Re: AF_XDP integration with FDio VPP? (Was: Questions about XDP)

"Eelco Chaudron" <echaudro@xxxxxxxxxx> · Wed, 25 Sep 2019 09:48:01 +0200

On 25 Sep 2019, at 8:46, Július Milan wrote:

Hi Eelco

Currently, OVS uses the mmaped memory directly, however on egress, it 

is copying the memory to the egress interface it’s mmaped memory.

Great, thanks for making this clear to me.

Currently, OVS uses an AF_XDP memory pool per interface, so a further 

optimization could be to use a global memory pool so this extra copy 

is not needed.

Is it even possible to make this further optimization? Since every 

interface has it's own non-shared umem, so from my point of view, at 

least one

copy for case as you described above (when RX interface is different 

then TX interface) is necessery. Or am I missing something?
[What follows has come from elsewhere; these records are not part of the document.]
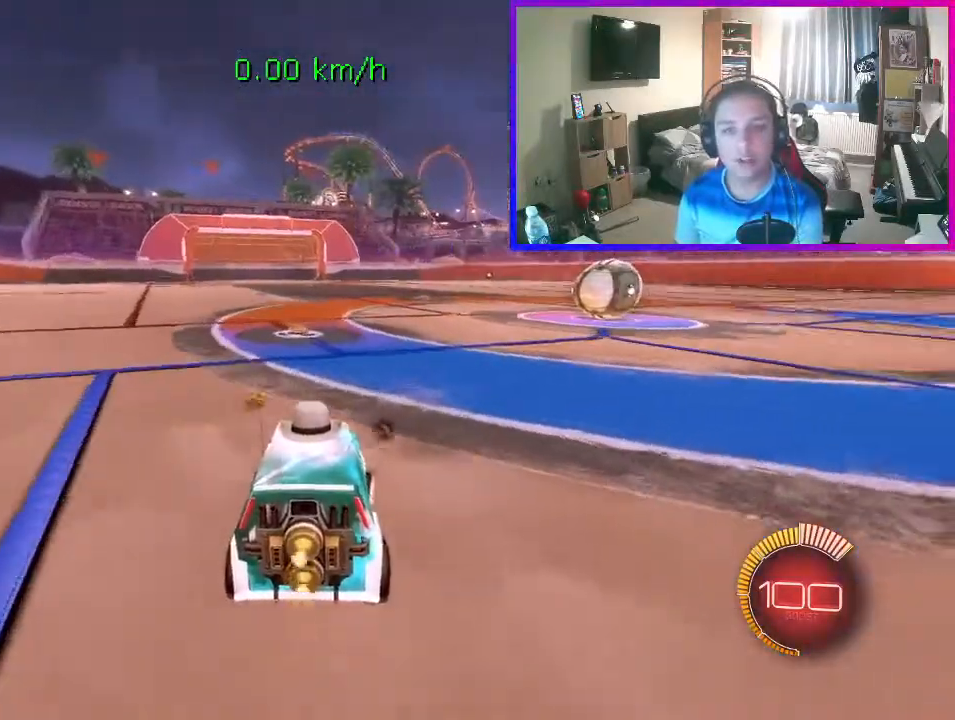
{"buttons": [], "left_stick": "up-left", "events": [[67, "left_stick", "right"], [267, "left_stick", "center"], [500, "left_stick", "up-left"]]}
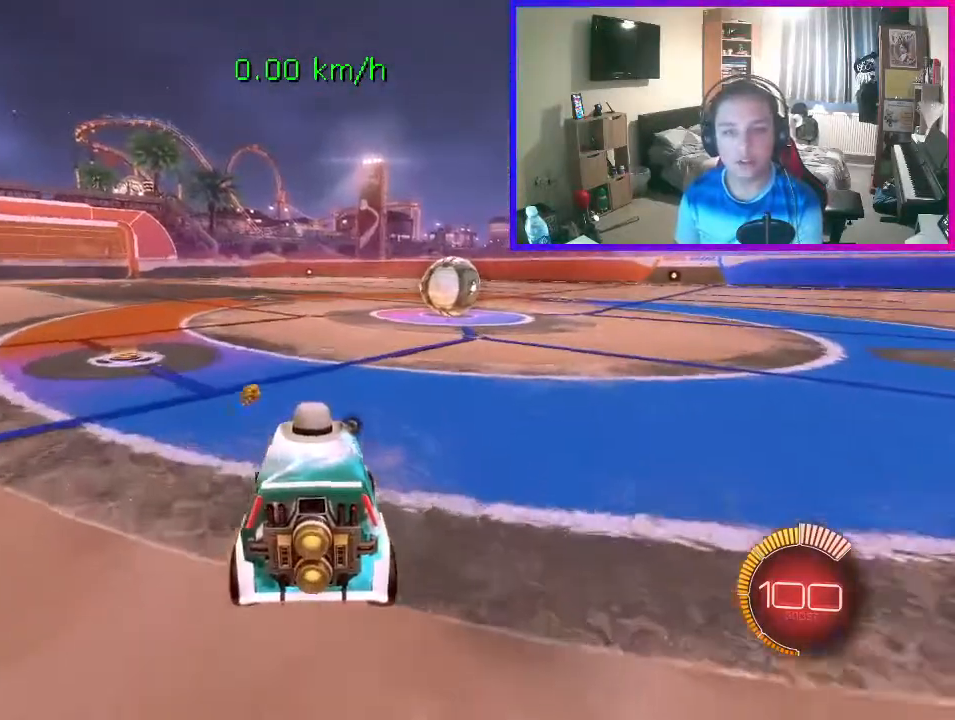
{"buttons": [], "left_stick": "up-left", "events": [[33, "A", "down"], [100, "A", "up"], [167, "A", "down"], [300, "A", "up"]]}
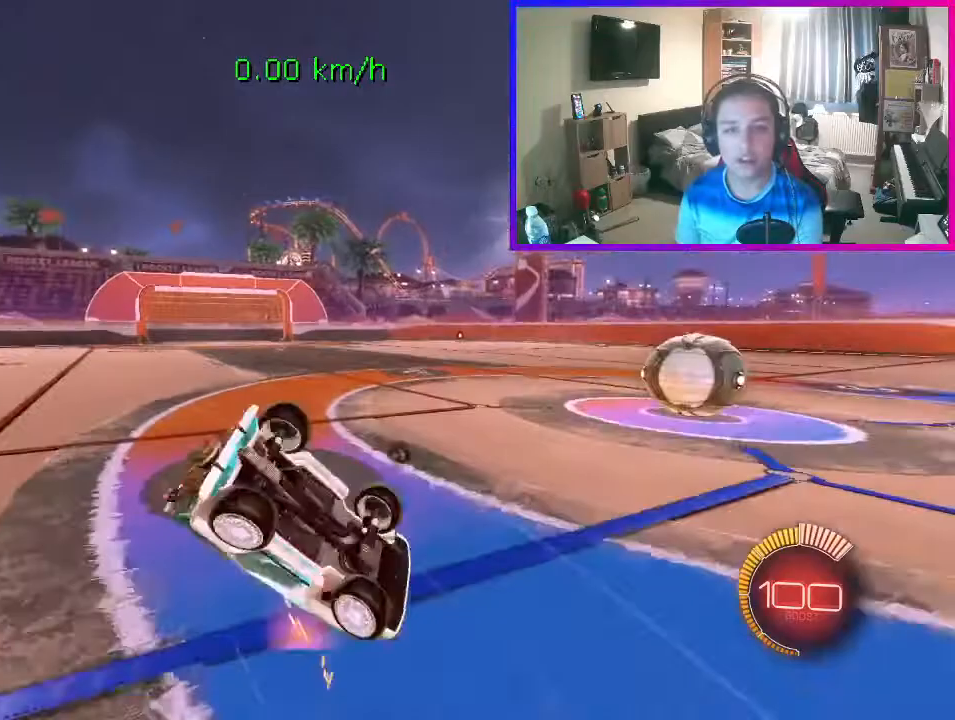
{"buttons": [], "left_stick": "center", "events": [[367, "left_stick", "center"]]}
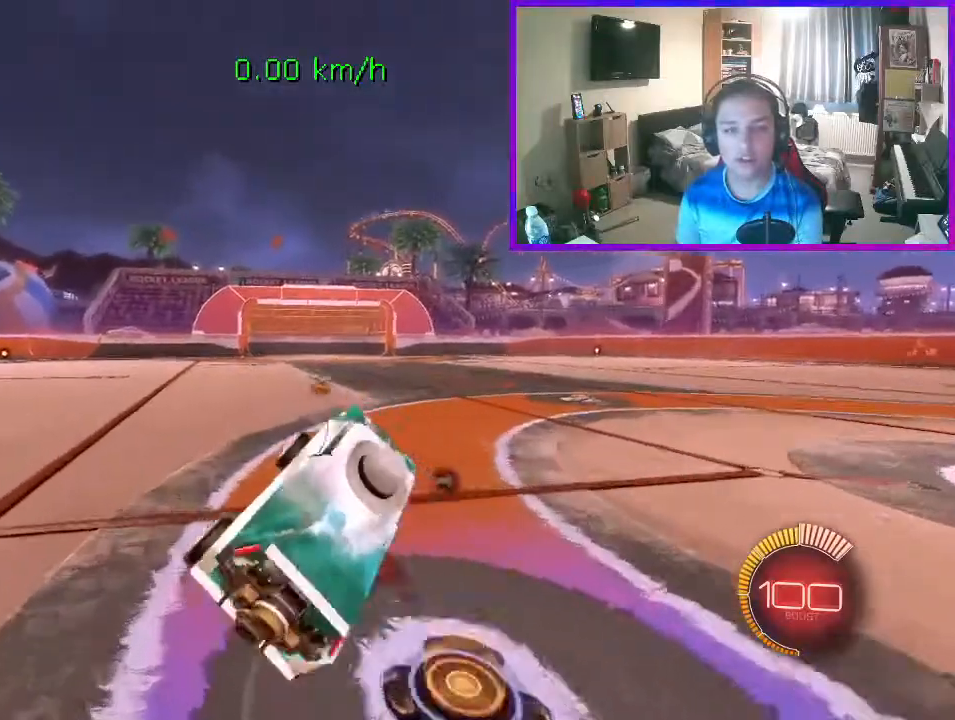
{"buttons": [], "left_stick": "up-right", "events": [[467, "left_stick", "up-right"]]}
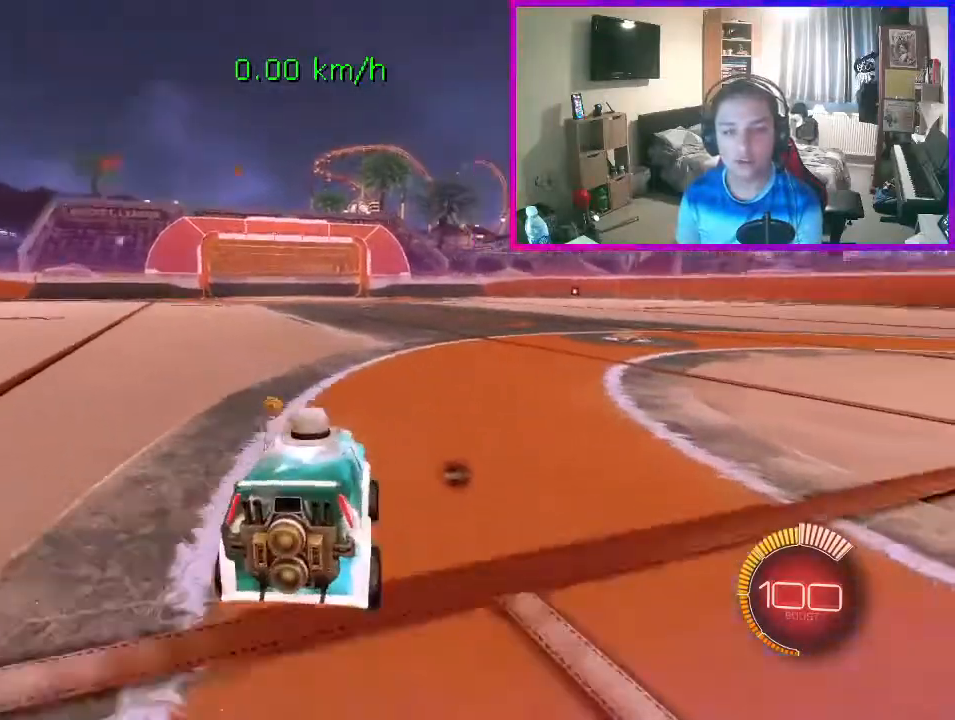
{"buttons": [], "left_stick": "up-right", "events": [[33, "A", "down"], [133, "A", "up"], [167, "A", "down"], [300, "A", "up"]]}
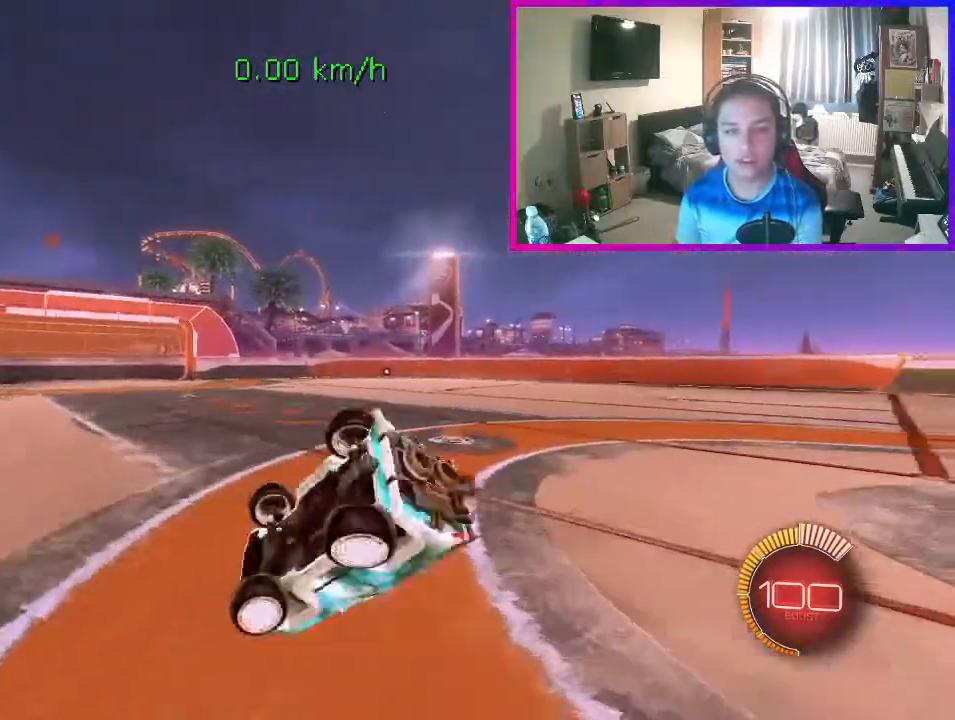
{"buttons": [], "left_stick": "center", "events": [[333, "left_stick", "center"]]}
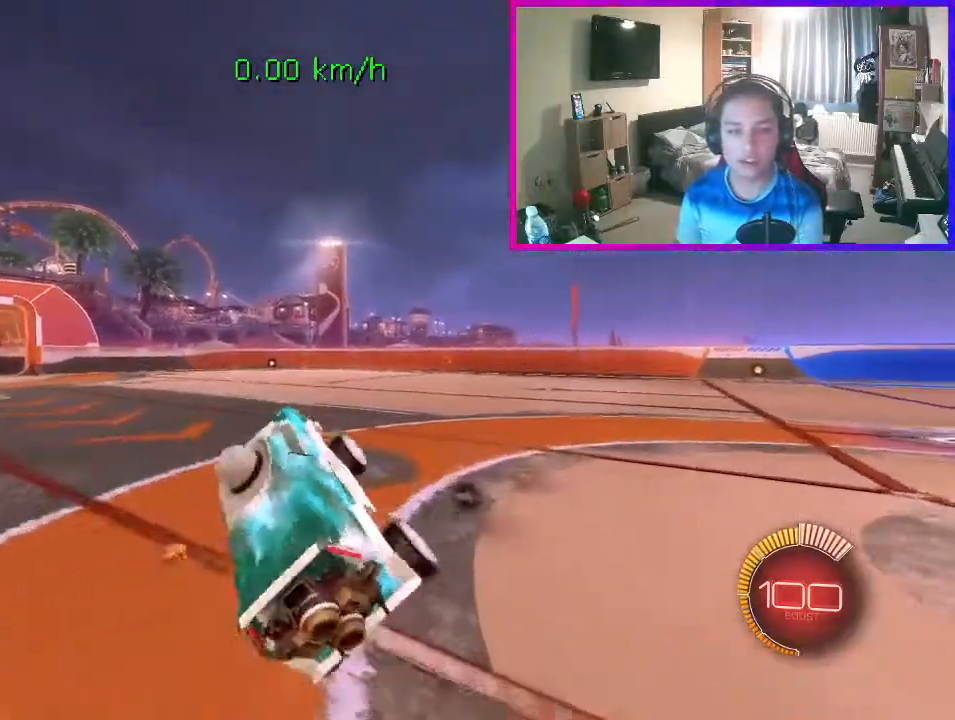
{"buttons": [], "left_stick": "up-left", "events": [[467, "left_stick", "up-left"]]}
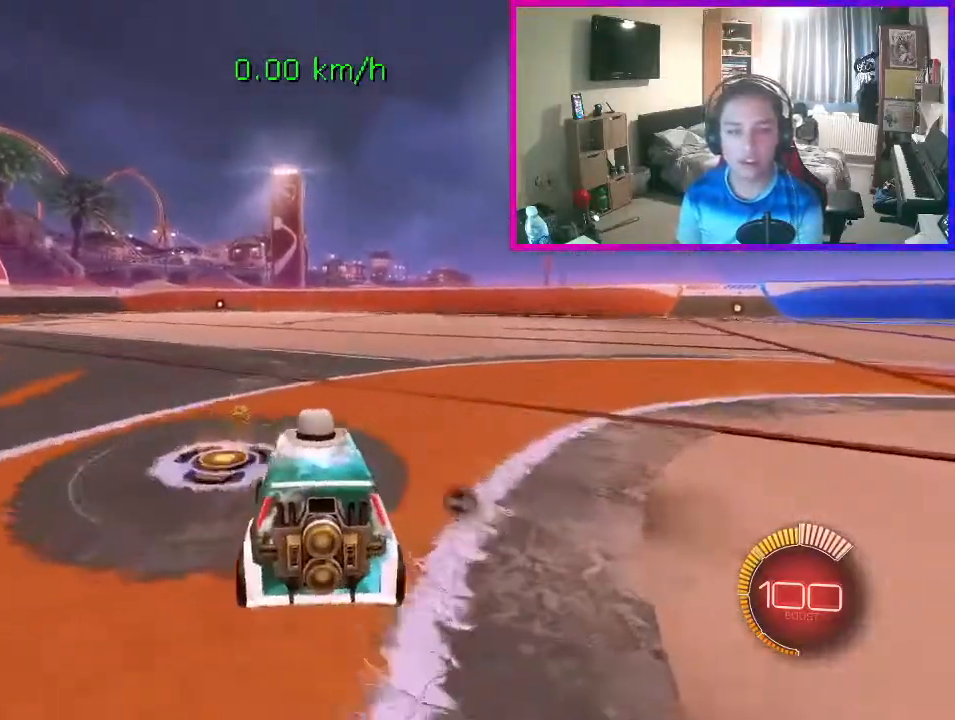
{"buttons": [], "left_stick": "up-left", "events": [[33, "A", "down"], [67, "A", "up"], [167, "A", "down"], [300, "A", "up"]]}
Some one @Intel told me it would be possible to have one huge mempool 

that can be shared between interfaces. However I have not 

researched/tried it.

Maybe Magnus can confirm?

Július

-----Original Message-----
From: Eelco Chaudron [mailto:echaudro@xxxxxxxxxx]
Sent: Monday, September 23, 2019 3:02 PM
To: Július Milan <Julius.Milan@xxxxxxxxxxxxx>

Cc: Magnus Karlsson <magnus.karlsson@xxxxxxxxx>; William Tu 

<u9012063@xxxxxxxxx>; Björn Töpel <bjorn.topel@xxxxxxxxx>; Marek 

Závodský <marek.zavodsky@xxxxxxxxxxxxx>; Jesper Dangaard Brouer 

<brouer@xxxxxxxxxx>; xdp-newbies@xxxxxxxxxxxxxxx; Karlsson, Magnus 

<magnus.karlsson@xxxxxxxxx>; Thomas F Herbert <therbert@xxxxxxxxxx>; 

Kevin Laatz <kevin.laatz@xxxxxxxxx>

Subject: Re: AF_XDP integration with FDio VPP? (Was: Questions about 

XDP)

On 23 Sep 2019, at 11:00, Július Milan wrote:

Many Thanks Magnus

I have next 2 questions:

1] When I use xsk_ring_prod__reserve and successive
xsk_ring_prod__submit. Is it correct to submit also less than I
reserved?
    In some cases I can't exactly determine how much to reserve in
advance, since vpp buffers have different size than xdp frames.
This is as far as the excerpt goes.